September 28, 2007
Who Says 2+2=4?
What do Microsoft's Excel 2007 and I have in common? We're both math challenged, or so it seems.
In the case of Excel, Microsoft employee David Gainer reports in his blog that when users tried to get Excel 2007 to multiply some pairs of numbers and the result was 65,535, Excel would incorrectly display 100,000 as the answer. According to Gainer, Excel makes mistakes multiplying 77.1x850, 10.2x6425 and 20.4x3212.5. "Further testing showed a similar phenomenon with 65,536 as well," he said, adding that internally Excel calculates correctly but it is the display that messes stuff up. He went on to say that the problem is limited to six numbers from 65,534.99999999995 to 65,535, and six numbers from 65,535.99999999995 to 65,536.

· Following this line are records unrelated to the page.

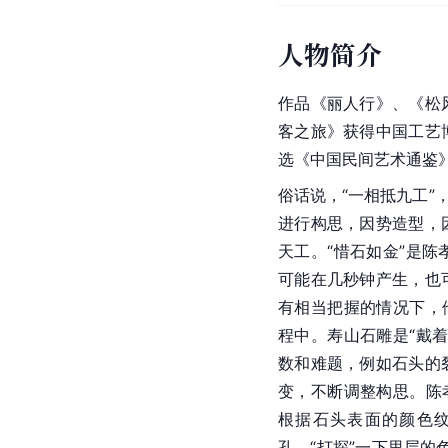
人物简介
作品《丽人行》、《松
客之旅》获得中国工艺
选《中国民间艺术通鉴
俗话说，“一相抵九工”
进行构思，因势造型，
天工。“惜石如金”是
可能在几秒钟产生，也
有相当把握的情况下，
程中。寿山石雕是“戴
数和难题，例如石头的
变，不断调整构思。陈
根据石头表面的颜色
孔，“打探”一下里层的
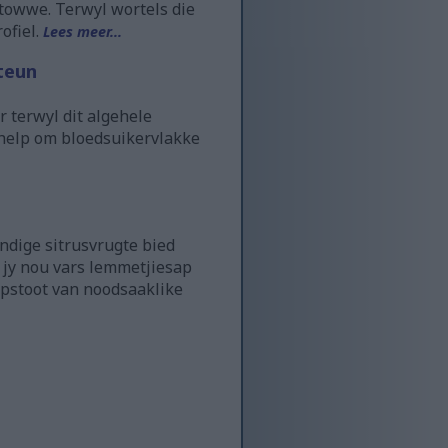
towwe. Terwyl wortels die
ofiel.
Lees meer...
teun
 terwyl dit algehele
 help om bloedsuikervlakke
ndige sitrusvrugte bied
 jy nou vars lemmetjiesap
hupstoot van noodsaaklike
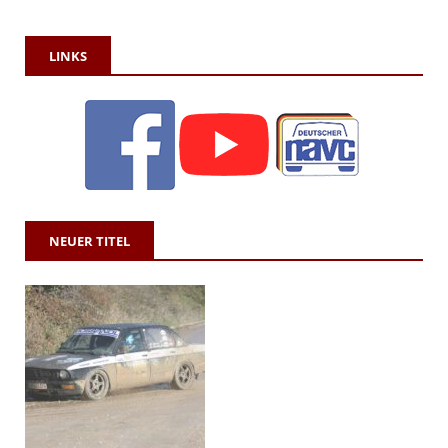
LINKS
NEUER TITEL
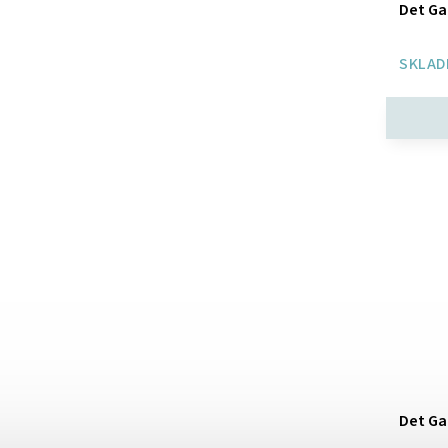
Det Ga
SKLAD
Det Ga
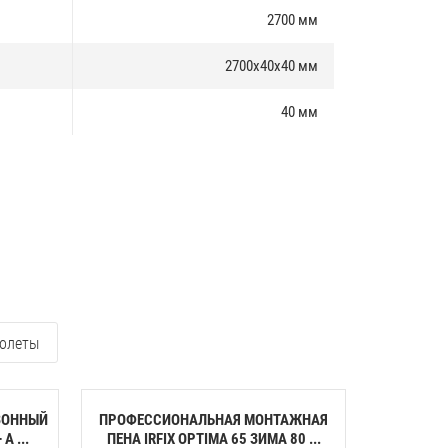
2700 мм
2700х40х40 мм
40 мм
олеты
ЗОННЫЙ
ПРОФЕССИОНАЛЬНАЯ МОНТАЖНАЯ
КЛЕЙ-ПЕН
A ...
ПЕНА IRFIX OPTIMA 65 ЗИМА 80 ...
ПЕНОП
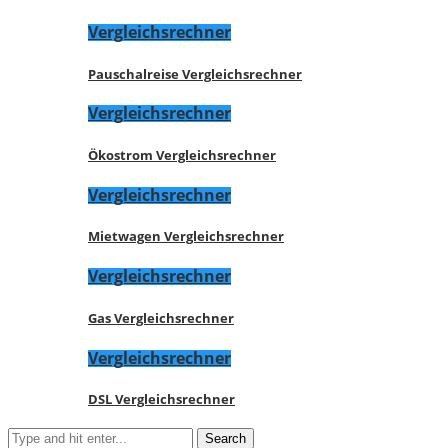
Vergleichsrechner
Pauschalreise Vergleichsrechner
Vergleichsrechner
Ökostrom Vergleichsrechner
Vergleichsrechner
Mietwagen Vergleichsrechner
Vergleichsrechner
Gas Vergleichsrechner
Vergleichsrechner
DSL Vergleichsrechner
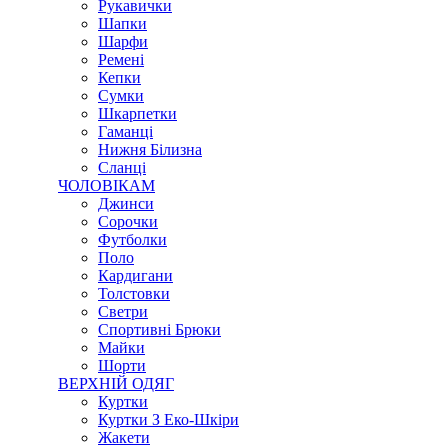
Рукавички
Шапки
Шарфи
Ремені
Кепки
Сумки
Шкарпетки
Гаманці
Нижня Білизна
Сланці
ЧОЛОВІКАМ
Джинси
Сорочки
Футболки
Поло
Кардигани
Толстовки
Светри
Спортивні Брюки
Майки
Шорти
ВЕРХНІЙ ОДЯГ
Куртки
Куртки З Еко-Шкіри
Жакети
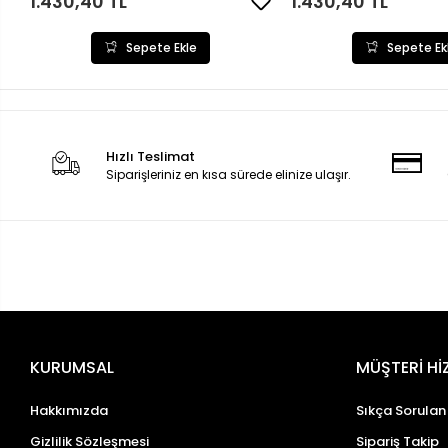
1.430,40 TL
1.430,40 TL
Sepete Ekle
Sepete Ek
Hızlı Teslimat
Siparişleriniz en kısa sürede elinize ulaşır.
KURUMSAL
MÜŞTERİ Hİ
Hakkımızda
Sıkça Sorulan
Gizlilik Sözleşmesi
Sipariş Takip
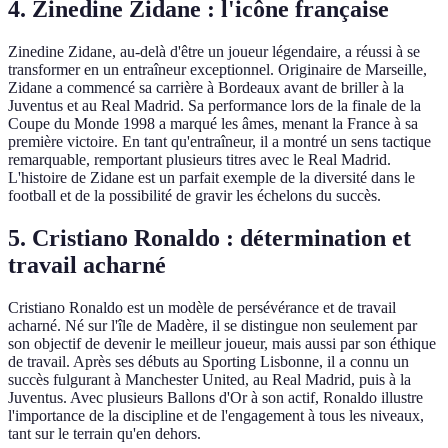
4. Zinedine Zidane : l'icône française
Zinedine Zidane, au-delà d'être un joueur légendaire, a réussi à se
transformer en un entraîneur exceptionnel. Originaire de Marseille,
Zidane a commencé sa carrière à Bordeaux avant de briller à la
Juventus et au Real Madrid. Sa performance lors de la finale de la
Coupe du Monde 1998 a marqué les âmes, menant la France à sa
première victoire. En tant qu'entraîneur, il a montré un sens tactique
remarquable, remportant plusieurs titres avec le Real Madrid.
L'histoire de Zidane est un parfait exemple de la diversité dans le
football et de la possibilité de gravir les échelons du succès.
5. Cristiano Ronaldo : détermination et
travail acharné
Cristiano Ronaldo est un modèle de persévérance et de travail
acharné. Né sur l'île de Madère, il se distingue non seulement par
son objectif de devenir le meilleur joueur, mais aussi par son éthique
de travail. Après ses débuts au Sporting Lisbonne, il a connu un
succès fulgurant à Manchester United, au Real Madrid, puis à la
Juventus. Avec plusieurs Ballons d'Or à son actif, Ronaldo illustre
l'importance de la discipline et de l'engagement à tous les niveaux,
tant sur le terrain qu'en dehors.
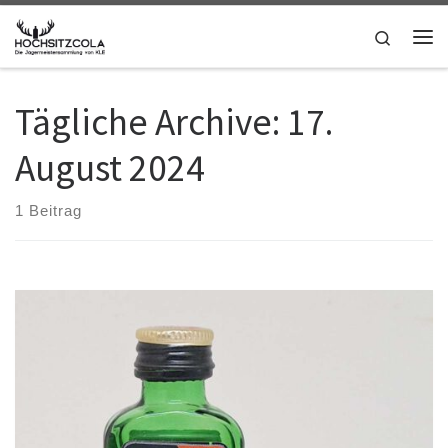
Zum Inhalt springen
Search
Me
Tägliche Archive:
17.
August 2024
1 Beitrag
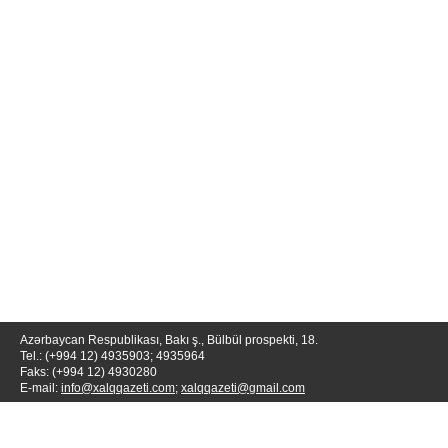
Azərbaycan Respublikası, Bakı ş., Bülbül prospekti, 18.
Tel.: (+994 12) 4935903; 4935964
Faks: (+994 12) 4930280
E-mail:
info@xalqqazeti.com
;
xalqqazeti@gmail.com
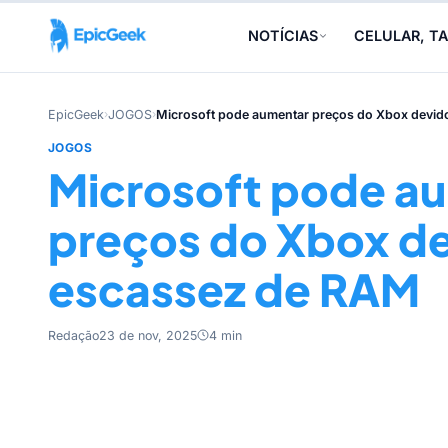
NOTÍCIAS
CELULAR, TA
EpicGeek
›
JOGOS
›
Microsoft pode aumentar preços do Xbox devid
JOGOS
Microsoft pode a
preços do Xbox de
escassez de RAM
Redação
23 de nov, 2025
4 min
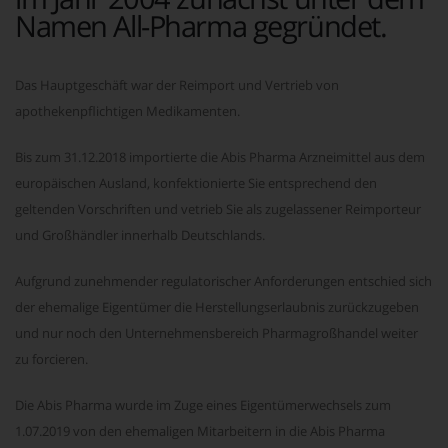
Namen All-Pharma gegründet.
Das Hauptgeschäft war der Reimport und Vertrieb von
apothekenpflichtigen Medikamenten.
Bis zum 31.12.2018 importierte die Abis Pharma Arzneimittel aus dem
europäischen Ausland, konfektionierte Sie entsprechend den
geltenden Vorschriften und vetrieb Sie als zugelassener Reimporteur
und Großhändler innerhalb Deutschlands.
Aufgrund zunehmender regulatorischer Anforderungen entschied sich
der ehemalige Eigentümer die Herstellungserlaubnis zurückzugeben
und nur noch den Unternehmensbereich Pharmagroßhandel weiter
zu forcieren.
Die Abis Pharma wurde im Zuge eines Eigentümerwechsels zum
1.07.2019 von den ehemaligen Mitarbeitern in die Abis Pharma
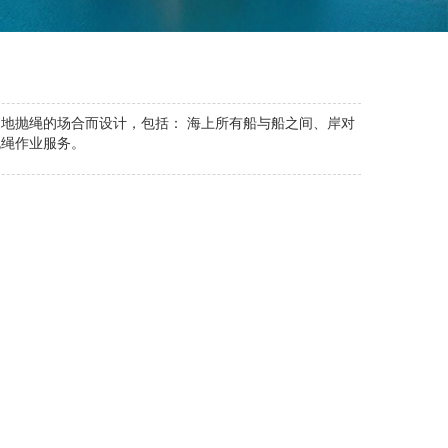
地抛绳的场合而设计，包括： 海上所有船与船之间、岸对
抛绳作业服务。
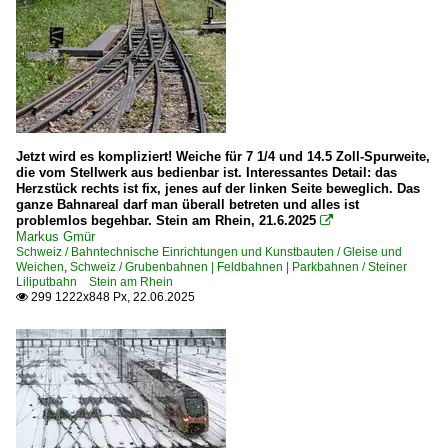
Jetzt wird es kompliziert! Weiche für 7 1/4 und 14.5 Zoll-Spurweite,
die vom Stellwerk aus bedienbar ist. Interessantes Detail: das
Herzstück rechts ist fix, jenes auf der linken Seite beweglich. Das
ganze Bahnareal darf man überall betreten und alles ist
problemlos begehbar. Stein am Rhein, 21.6.2025

Markus Gmür
Schweiz / Bahntechnische Einrichtungen und Kunstbauten / Gleise und
Weichen
,
Schweiz / Grubenbahnen | Feldbahnen | Parkbahnen / Steiner
Liliputbahn Stein am Rhein
299 1222x848 Px, 22.06.2025

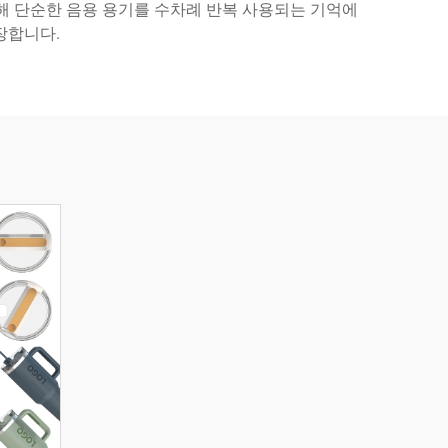
통해 단순한 음용 용기를 수차례 반복 사용되는 기억에
장합니다.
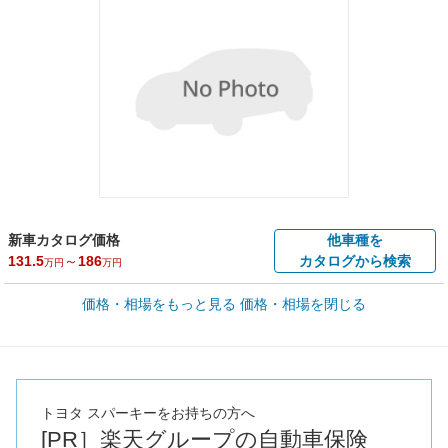
新車カタログ価格
他車種を
131.5
～
186
カタログから検索
万円
万円
車買取価格 *
価格・相場をもっと見る
価格・相場を閉じる
車買取相場
0.2
～
37.6
万円
万円
シミュレーション
2000年式/20万km
～
2001年式/5千km
全国平均の車検価格 *
楽天Car車検で
65,050
店舗を検索
円
トヨタ スパーキーをお持ちの方へ
[PR］楽天グループの自動車保険
*当該価格は車種別の価格となります。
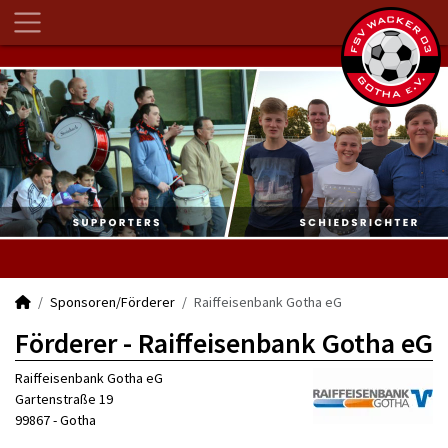
Sponsoren/Förderer
Raiffeisenbank Gotha eG
Förderer - Raiffeisenbank Gotha eG
Raiffeisenbank Gotha eG
Gartenstraße 19
99867 - Gotha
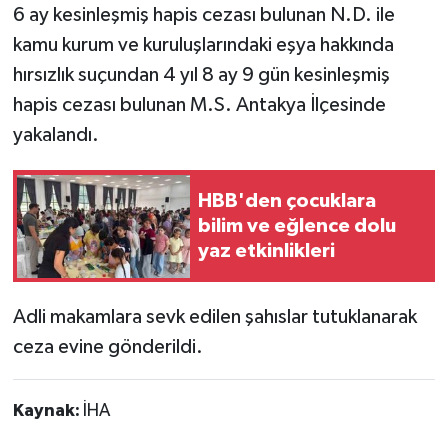
6 ay kesinleşmiş hapis cezası bulunan N.D. ile
kamu kurum ve kuruluşlarındaki eşya hakkında
hırsızlık suçundan 4 yıl 8 ay 9 gün kesinleşmiş
hapis cezası bulunan M.S. Antakya İlçesinde
yakalandı.
HBB'den çocuklara
bilim ve eğlence dolu
yaz etkinlikleri
Adli makamlara sevk edilen şahıslar tutuklanarak
ceza evine gönderildi.
Kaynak:
İHA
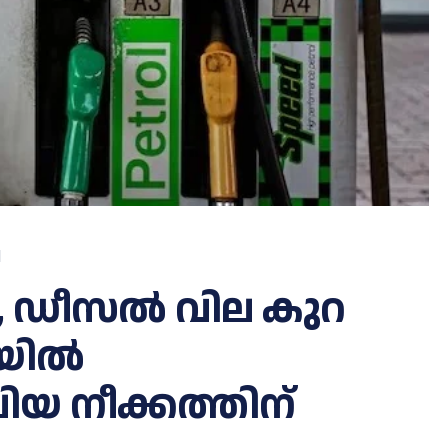
d
ോൾ, ഡീസൽ വില കു​റ​
 ഓയിൽ
യ നീക്കത്തിന്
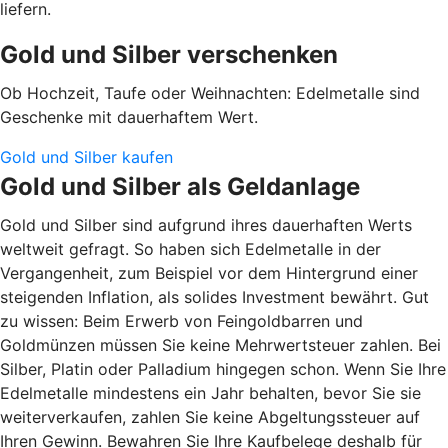
liefern.
Gold und Silber verschenken
Ob Hochzeit, Taufe oder Weihnachten: Edelmetalle sind
Geschenke mit dauerhaftem Wert.
Gold und Silber kaufen
Gold und Silber als Geldanlage
Gold und Silber sind aufgrund ihres dauerhaften Werts
weltweit gefragt. So haben sich Edelmetalle in der
Vergangenheit, zum Beispiel vor dem Hintergrund einer
steigenden Inflation, als solides Investment bewährt. Gut
zu wissen: Beim Erwerb von Feingoldbarren und
Goldmünzen müssen Sie keine Mehrwertsteuer zahlen. Bei
Silber, Platin oder Palladium hingegen schon. Wenn Sie Ihre
Edelmetalle mindestens ein Jahr behalten, bevor Sie sie
weiterverkaufen, zahlen Sie keine Abgeltungssteuer auf
Ihren Gewinn. Bewahren Sie Ihre Kaufbelege deshalb für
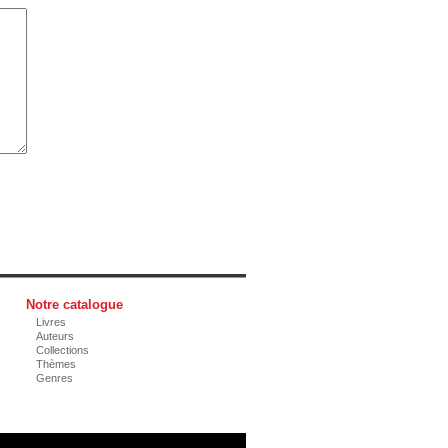
Notre catalogue
Livres
Auteurs
Collections
Thèmes
Genres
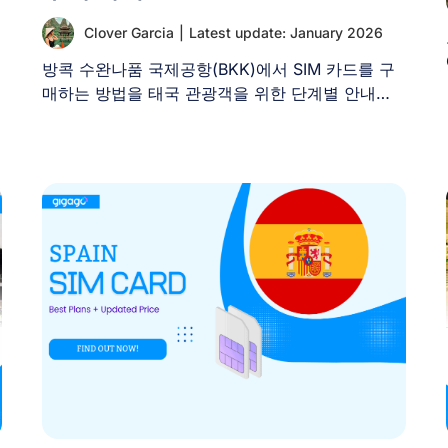
Clover Garcia
|
Latest update: January 2026
방콕 수완나품 국제공항(BKK)에서 SIM 카드를 구
매하는 방법을 태국 관광객을 위한 단계별 안내와
최신 가격 정보와 [...]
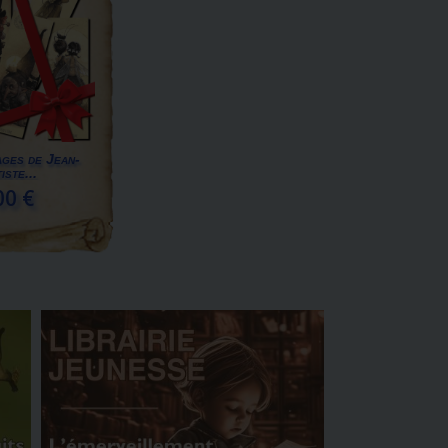
ages de Jean-
iste...
00 €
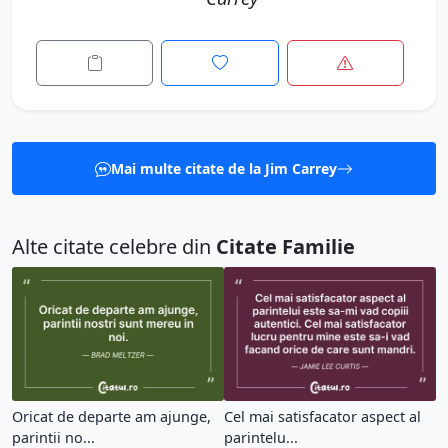
Mai multe citate de la Jim Carrey
Alte citate celebre din
Citate Familie
Oricat de departe am ajunge,
Cel mai satisfacator aspect al
parintii no...
parintelu...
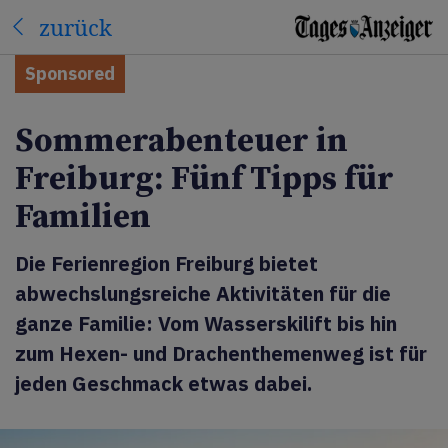
zurück
Sponsored
Sommerabenteuer in
Freiburg: Fünf Tipps für
Familien
Die Ferienregion Freiburg bietet
abwechslungsreiche Aktivitäten für die
ganze Familie: Vom Wasserskilift bis hin
zum Hexen- und Drachenthemenweg ist für
jeden Geschmack etwas dabei.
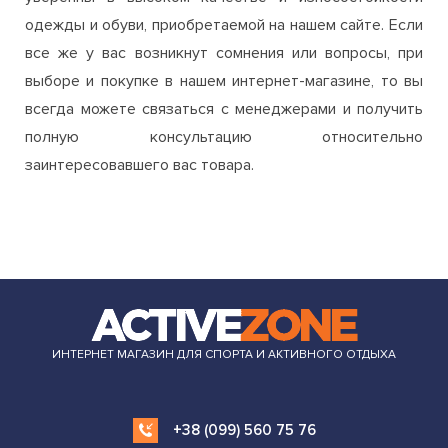
всегда можете связаться с менеджерами и получить
полную консультацию относительно
заинтересовавшего вас товара.
ИНТЕРНЕТ МАГАЗИН ДЛЯ СПОРТА И АКТИВНОГО ОТДЫХА
+38 (099) 560 75 76
order.azone.com.ua@gmail.com
ИНФОРМАЦИЯ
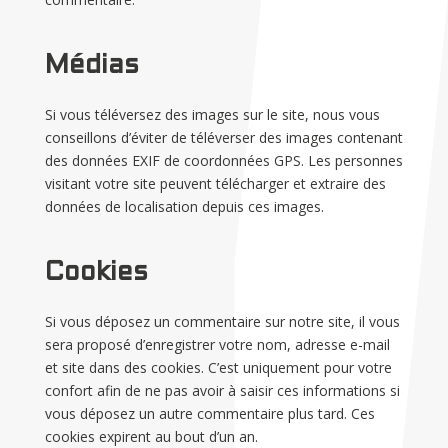
Médias
Si vous téléversez des images sur le site, nous vous
conseillons d’éviter de téléverser des images contenant
des données EXIF de coordonnées GPS. Les personnes
visitant votre site peuvent télécharger et extraire des
données de localisation depuis ces images.
Cookies
Si vous déposez un commentaire sur notre site, il vous
sera proposé d’enregistrer votre nom, adresse e-mail
et site dans des cookies. C’est uniquement pour votre
confort afin de ne pas avoir à saisir ces informations si
vous déposez un autre commentaire plus tard. Ces
cookies expirent au bout d’un an.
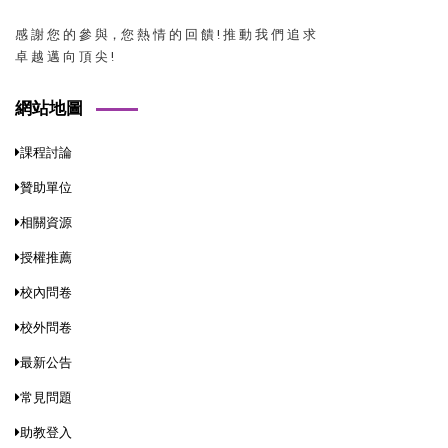
感 謝 您 的 參 與，您 熱 情 的 回 饋 ! 推 動 我 們 追 求
卓 越 邁 向 頂 尖 !
網站地圖
課程討論
贊助單位
相關資源
授權推薦
校內問卷
校外問卷
最新公告
常見問題
助教登入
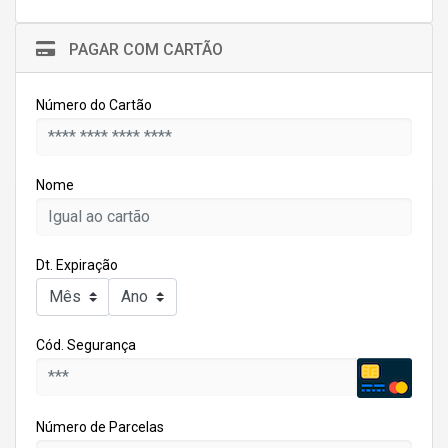
PAGAR COM CARTÃO
Número do Cartão
Nome
Dt. Expiração
Cód. Segurança
Número de Parcelas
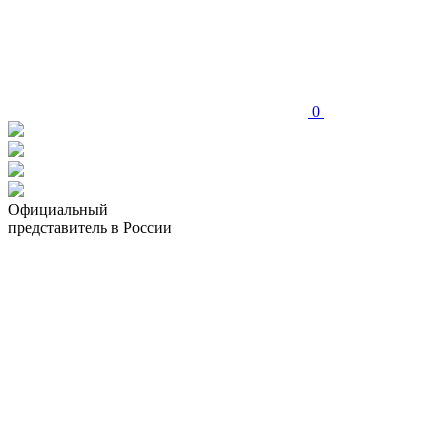
0
Официальный
представитель в России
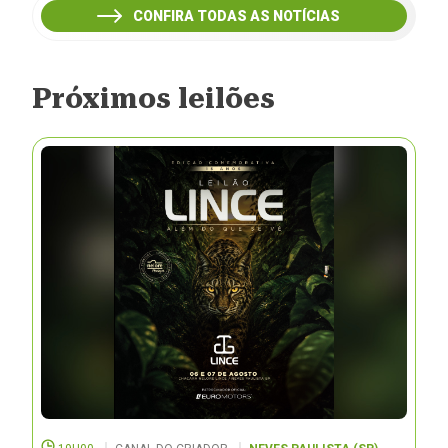
CONFIRA TODAS AS NOTÍCIAS
Próximos leilões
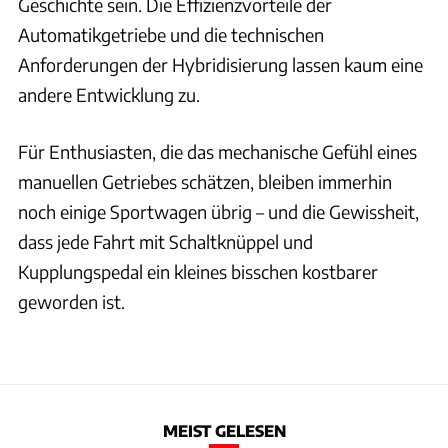
Geschichte sein. Die Effizienzvorteile der
Automatikgetriebe und die technischen
Anforderungen der Hybridisierung lassen kaum eine
andere Entwicklung zu.
Für Enthusiasten, die das mechanische Gefühl eines
manuellen Getriebes schätzen, bleiben immerhin
noch einige Sportwagen übrig – und die Gewissheit,
dass jede Fahrt mit Schaltknüppel und
Kupplungspedal ein kleines bisschen kostbarer
geworden ist.
MEIST GELESEN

In my case, I said in an editor's note entitled "2+2=What?" in today's Dr. Dobb's Report newsletter that "as when a 70% increase followed by a 60% decrease in statewide test scores is considered positive, even though the net effect on test scores is a 32% decrease." Well, if you actually compute that -- which I should have done before sending out the newsletter instead of after -- you get a 2% increase. As it turns out, the press release that I used as the source information had it backwards and, when I went back to the original document, it said "a 60% decrease followed by a 70% increase (resulting in a net decrease of 32%)". Thanks to readers Charles Linn and John Manis for quickly pointing this out.